§ TEXT EXCERPT
(begin)
View to a Shill:  Six Takeaways from the AOS 4 Masterclass Stream

by Pat Nevan

“Sirs, I believe the Penetration you refer to is known as rend in Age of Sigmar”

So with the recent, huge AOS 4 reveals in Dallas, Texas it was decided amongst the Craichouse writing staff that someone should do a review of the big streamed game of AOS and the task fell to me. Was it because I have the best critical eye and insight into our beloved game? Or was it because my colleagues felt it would be a good chance to wind up the old man, get him ranting and raving and dropping steaming piles of shit on the hard-working folks at Games Workshop? I think the Craichouse Patreons all know the answer to that one.

‘Say “One of the amazing things about 4th Edition!” one more time, I dare you! I double-dare you, Motherfucker!”

Anyways, before we get into the nitty gritty of the article let it be known for the record I have nothing personal against the commentators.1 I haven’t followed GW much since Duncan and Peachy were a thing, so I really don’t know who these guys are. They have a job to do and it’s obviously to get out there, sell stuff and talk shit all the way up, and more power to them. If GW ever accepts my Archaon / Allarielle slash fiction for the Black Library I won’t be saying anything bad either. I’m criticizing the product not the people, even if one of my criticisms is that the style of presentation is fucking irritating. Good luck to these guys, they’re out there living a dream I never had the sand to pursue myself.
(end)
§ DATA LINES
(begin)
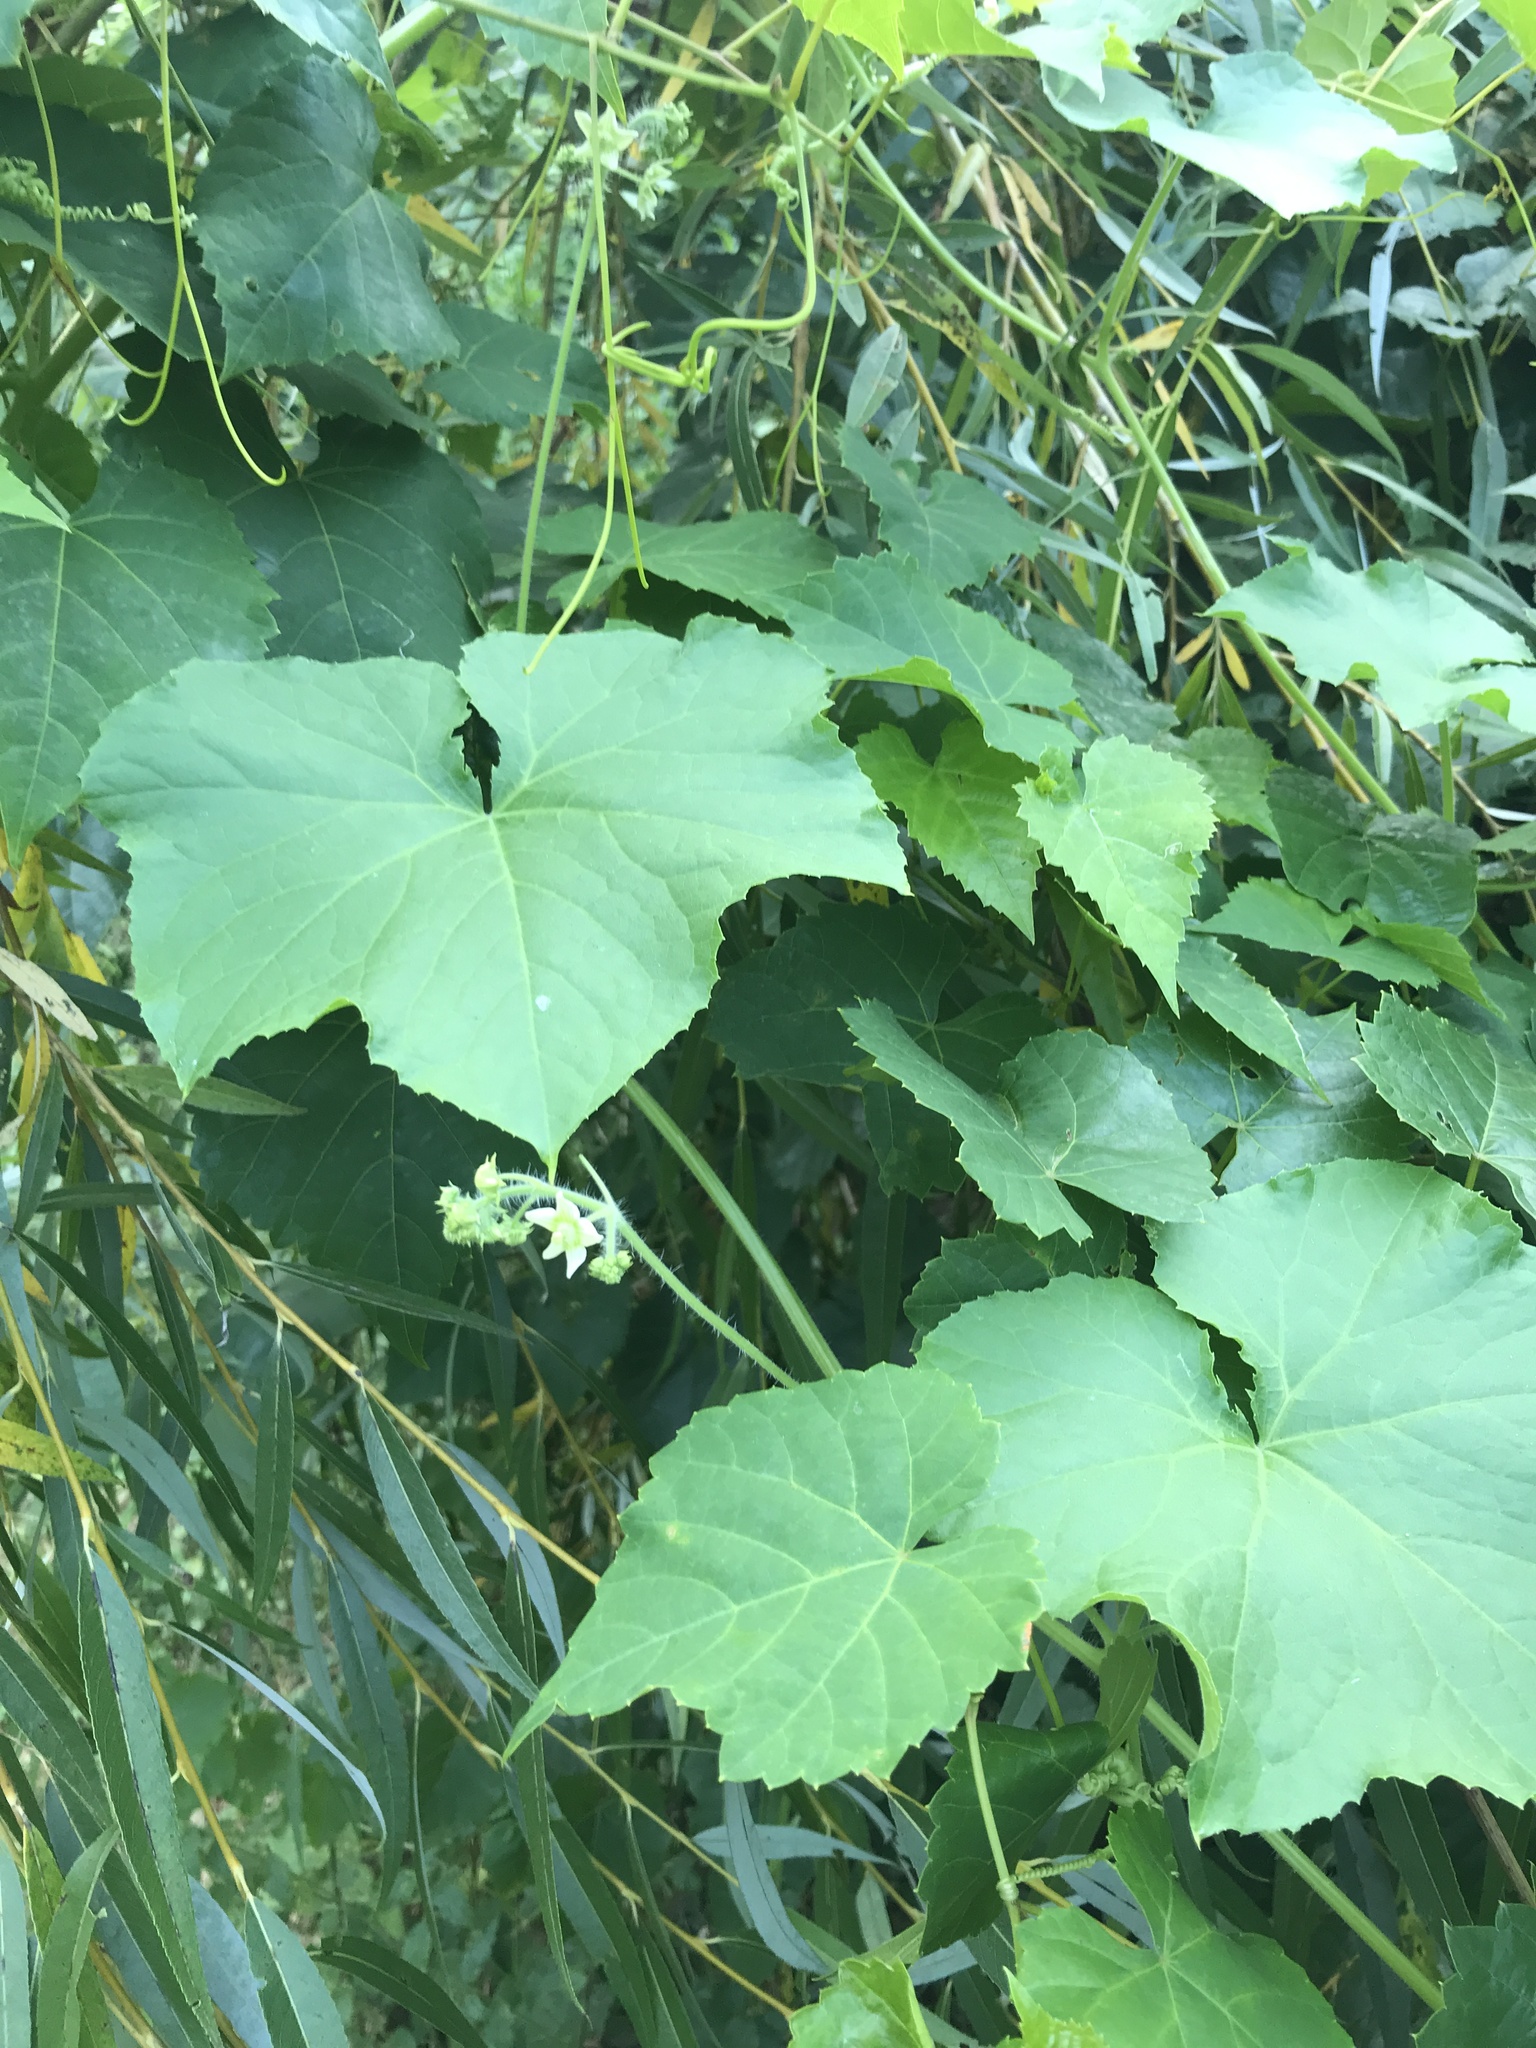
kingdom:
(end)
§ INSTRUCTION
Repeat, word for word, the portion of the Age of Sigmar stream review that opens with the words containing "Anyways, before we" and closes with "to pursue myself.".

§ SOLUTION TO THIS EXERCISE
Anyways, before we get into the nitty gritty of the article let it be known for the record I have nothing personal against the commentators.1 I haven’t followed GW much since Duncan and Peachy were a thing, so I really don’t know who these guys are. They have a job to do and it’s obviously to get out there, sell stuff and talk shit all the way up, and more power to them. If GW ever accepts my Archaon / Allarielle slash fiction for the Black Library I won’t be saying anything bad either. I’m criticizing the product not the people, even if one of my criticisms is that the style of presentation is fucking irritating. Good luck to these guys, they’re out there living a dream I never had the sand to pursue myself.